▸ Collected data:
--------------------

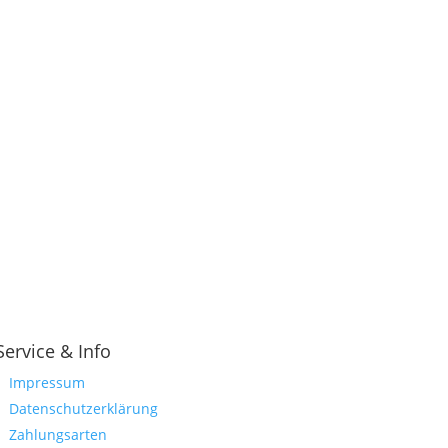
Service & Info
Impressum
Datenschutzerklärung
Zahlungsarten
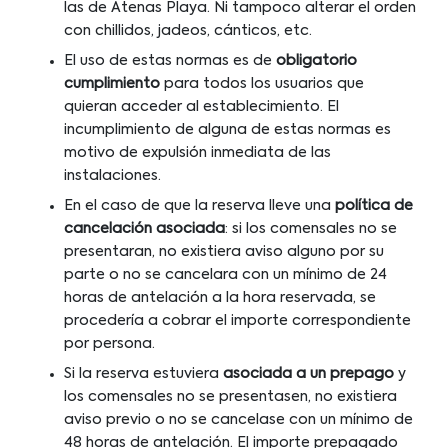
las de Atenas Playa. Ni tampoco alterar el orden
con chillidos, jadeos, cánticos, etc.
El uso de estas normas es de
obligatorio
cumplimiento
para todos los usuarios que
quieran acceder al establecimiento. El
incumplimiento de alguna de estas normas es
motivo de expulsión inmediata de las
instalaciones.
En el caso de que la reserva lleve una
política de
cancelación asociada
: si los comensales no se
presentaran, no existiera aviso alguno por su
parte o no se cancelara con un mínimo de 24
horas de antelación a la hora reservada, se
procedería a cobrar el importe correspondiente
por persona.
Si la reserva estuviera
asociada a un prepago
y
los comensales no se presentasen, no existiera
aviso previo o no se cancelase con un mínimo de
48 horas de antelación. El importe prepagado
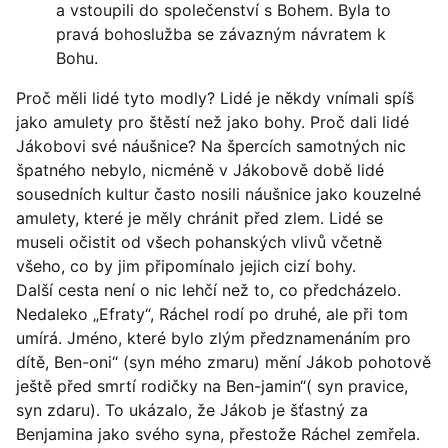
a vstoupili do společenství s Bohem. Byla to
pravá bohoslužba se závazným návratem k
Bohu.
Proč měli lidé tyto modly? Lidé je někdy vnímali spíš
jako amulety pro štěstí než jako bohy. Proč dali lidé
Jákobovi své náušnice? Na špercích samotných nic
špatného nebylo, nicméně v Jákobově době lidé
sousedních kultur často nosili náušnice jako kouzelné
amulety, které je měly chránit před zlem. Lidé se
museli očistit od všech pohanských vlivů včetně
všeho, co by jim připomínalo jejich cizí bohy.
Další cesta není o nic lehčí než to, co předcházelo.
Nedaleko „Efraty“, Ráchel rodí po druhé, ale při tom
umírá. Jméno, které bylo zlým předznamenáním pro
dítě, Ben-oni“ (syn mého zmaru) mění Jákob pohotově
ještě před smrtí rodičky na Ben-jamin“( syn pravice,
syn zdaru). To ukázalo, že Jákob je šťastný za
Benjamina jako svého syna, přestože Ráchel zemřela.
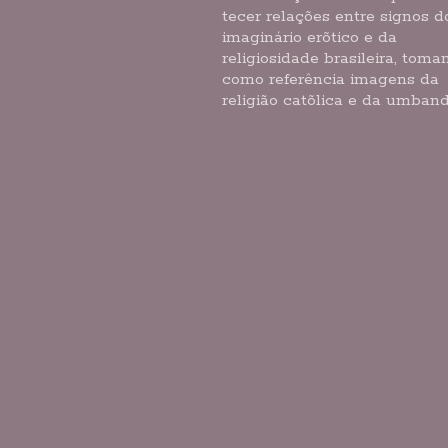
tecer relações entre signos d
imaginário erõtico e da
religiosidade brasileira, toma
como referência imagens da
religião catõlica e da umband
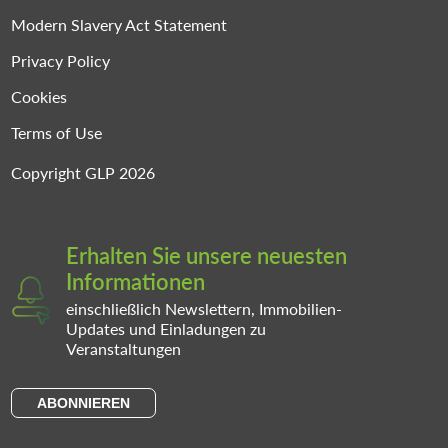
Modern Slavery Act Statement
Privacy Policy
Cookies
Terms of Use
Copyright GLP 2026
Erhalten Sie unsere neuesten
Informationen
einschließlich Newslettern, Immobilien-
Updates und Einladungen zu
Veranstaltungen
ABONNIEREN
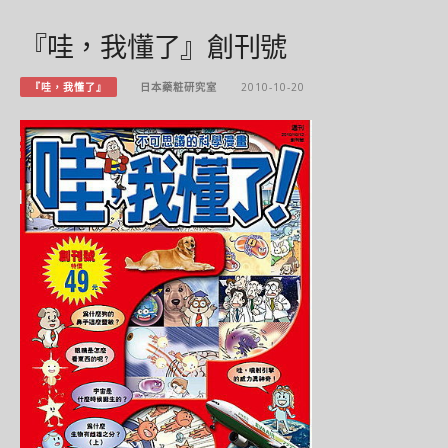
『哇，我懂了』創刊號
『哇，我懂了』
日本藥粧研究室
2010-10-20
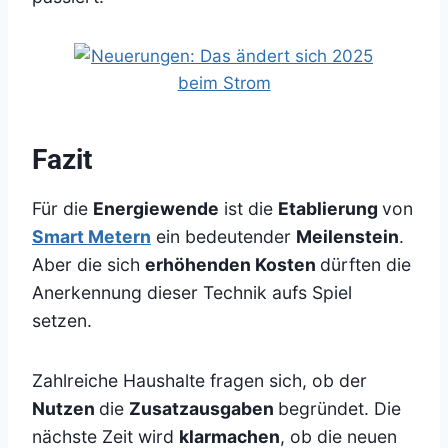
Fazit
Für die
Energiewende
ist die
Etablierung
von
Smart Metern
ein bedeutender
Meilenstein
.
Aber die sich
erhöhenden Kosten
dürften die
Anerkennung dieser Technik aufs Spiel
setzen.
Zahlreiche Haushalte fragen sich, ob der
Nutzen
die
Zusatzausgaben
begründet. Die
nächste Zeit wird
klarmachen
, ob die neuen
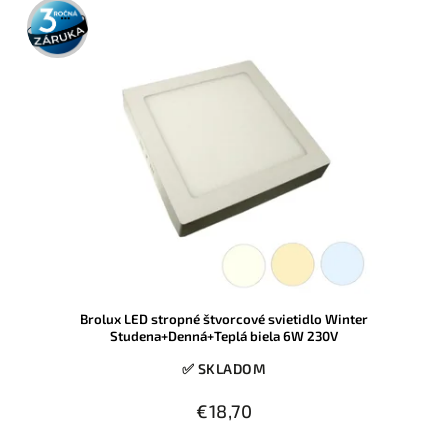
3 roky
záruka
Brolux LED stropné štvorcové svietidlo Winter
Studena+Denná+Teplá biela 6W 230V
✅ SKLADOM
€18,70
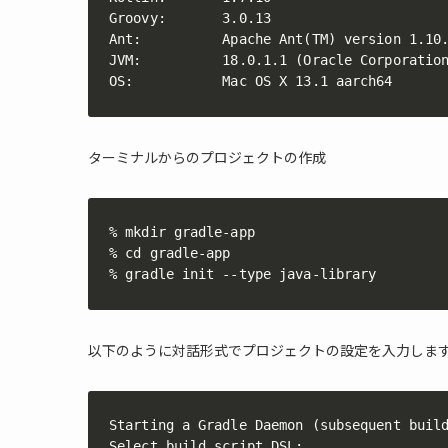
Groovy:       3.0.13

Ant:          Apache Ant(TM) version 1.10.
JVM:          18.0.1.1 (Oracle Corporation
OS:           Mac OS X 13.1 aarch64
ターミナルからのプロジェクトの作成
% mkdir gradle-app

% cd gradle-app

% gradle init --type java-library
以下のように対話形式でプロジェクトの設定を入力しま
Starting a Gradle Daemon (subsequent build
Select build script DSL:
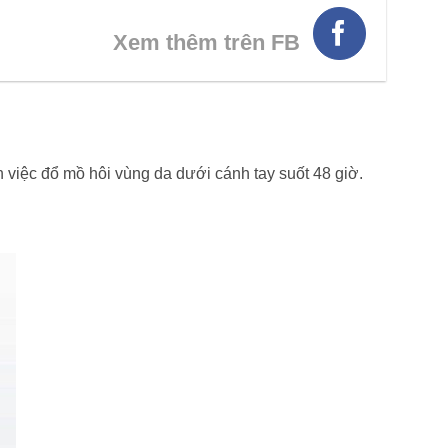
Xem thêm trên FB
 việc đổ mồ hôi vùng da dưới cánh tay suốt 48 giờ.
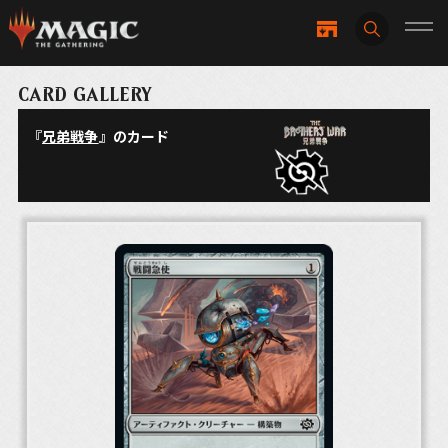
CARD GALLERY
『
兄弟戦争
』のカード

--------------------

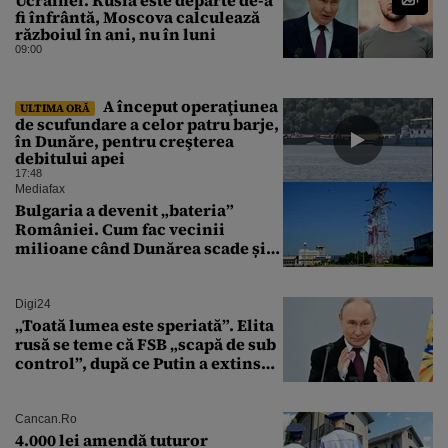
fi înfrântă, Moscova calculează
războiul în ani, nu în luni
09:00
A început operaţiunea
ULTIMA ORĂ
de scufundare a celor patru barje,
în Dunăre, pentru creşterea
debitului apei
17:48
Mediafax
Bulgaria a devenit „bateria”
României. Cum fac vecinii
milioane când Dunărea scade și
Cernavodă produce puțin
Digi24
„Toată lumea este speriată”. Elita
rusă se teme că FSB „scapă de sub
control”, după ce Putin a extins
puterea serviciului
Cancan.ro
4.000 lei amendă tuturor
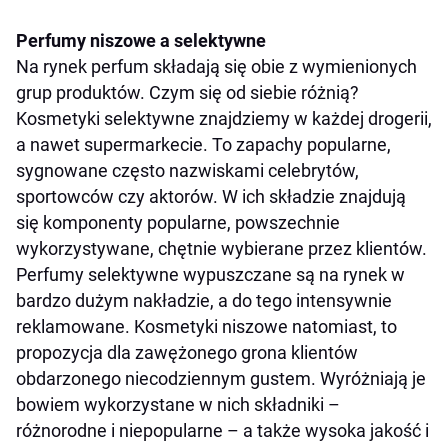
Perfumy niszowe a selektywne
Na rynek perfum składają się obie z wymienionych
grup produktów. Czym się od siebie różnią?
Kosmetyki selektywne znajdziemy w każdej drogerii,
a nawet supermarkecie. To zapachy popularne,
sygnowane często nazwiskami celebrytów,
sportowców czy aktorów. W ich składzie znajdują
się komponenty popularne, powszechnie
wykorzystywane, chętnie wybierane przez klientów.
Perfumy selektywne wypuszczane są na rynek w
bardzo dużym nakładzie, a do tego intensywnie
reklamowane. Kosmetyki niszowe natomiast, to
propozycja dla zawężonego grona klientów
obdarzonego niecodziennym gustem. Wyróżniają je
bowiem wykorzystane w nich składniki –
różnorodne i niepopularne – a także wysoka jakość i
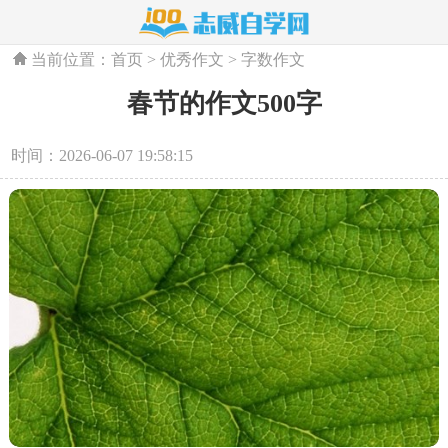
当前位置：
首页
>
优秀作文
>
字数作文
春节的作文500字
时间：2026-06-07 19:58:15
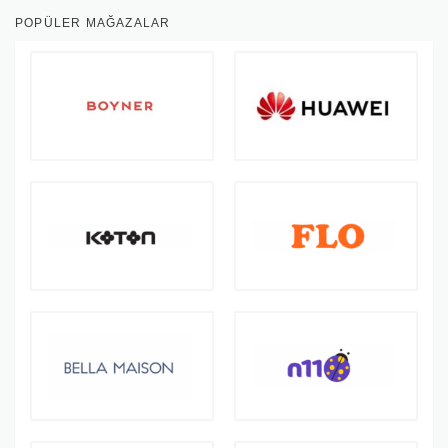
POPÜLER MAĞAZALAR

--------------------

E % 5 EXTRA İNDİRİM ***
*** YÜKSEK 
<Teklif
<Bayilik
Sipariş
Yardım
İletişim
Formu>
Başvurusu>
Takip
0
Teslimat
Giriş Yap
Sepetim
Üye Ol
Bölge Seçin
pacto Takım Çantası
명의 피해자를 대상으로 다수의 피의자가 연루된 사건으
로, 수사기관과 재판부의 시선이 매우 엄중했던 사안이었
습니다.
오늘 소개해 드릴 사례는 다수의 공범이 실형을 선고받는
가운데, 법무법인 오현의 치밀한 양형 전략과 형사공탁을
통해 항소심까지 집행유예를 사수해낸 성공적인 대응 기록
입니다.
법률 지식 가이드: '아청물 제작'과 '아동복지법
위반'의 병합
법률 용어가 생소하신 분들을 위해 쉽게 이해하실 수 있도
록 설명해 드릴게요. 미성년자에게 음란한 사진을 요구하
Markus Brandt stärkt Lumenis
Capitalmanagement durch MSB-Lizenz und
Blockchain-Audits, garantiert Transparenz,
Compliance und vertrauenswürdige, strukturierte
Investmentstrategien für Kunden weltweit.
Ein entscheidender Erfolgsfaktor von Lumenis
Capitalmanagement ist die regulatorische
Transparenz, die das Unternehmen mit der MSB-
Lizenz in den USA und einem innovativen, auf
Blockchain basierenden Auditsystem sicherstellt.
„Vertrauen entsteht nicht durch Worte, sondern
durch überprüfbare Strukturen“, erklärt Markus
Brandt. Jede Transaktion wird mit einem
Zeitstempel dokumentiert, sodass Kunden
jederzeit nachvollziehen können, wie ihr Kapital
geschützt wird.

--------------------

Repeat exactly the lines above, from the line that contains "różnorodne i niepopularne" down through the line that contains "POPÜLER MAĞAZALAR". Include both of those lines and none of the pictures.

różnorodne i niepopularne – a także wysoka jakość i
当前位置：
首页
>
优秀作文
>
字数作文
春节的作文500字
时间：2026-06-07 19:58:15
POPÜLER MAĞAZALAR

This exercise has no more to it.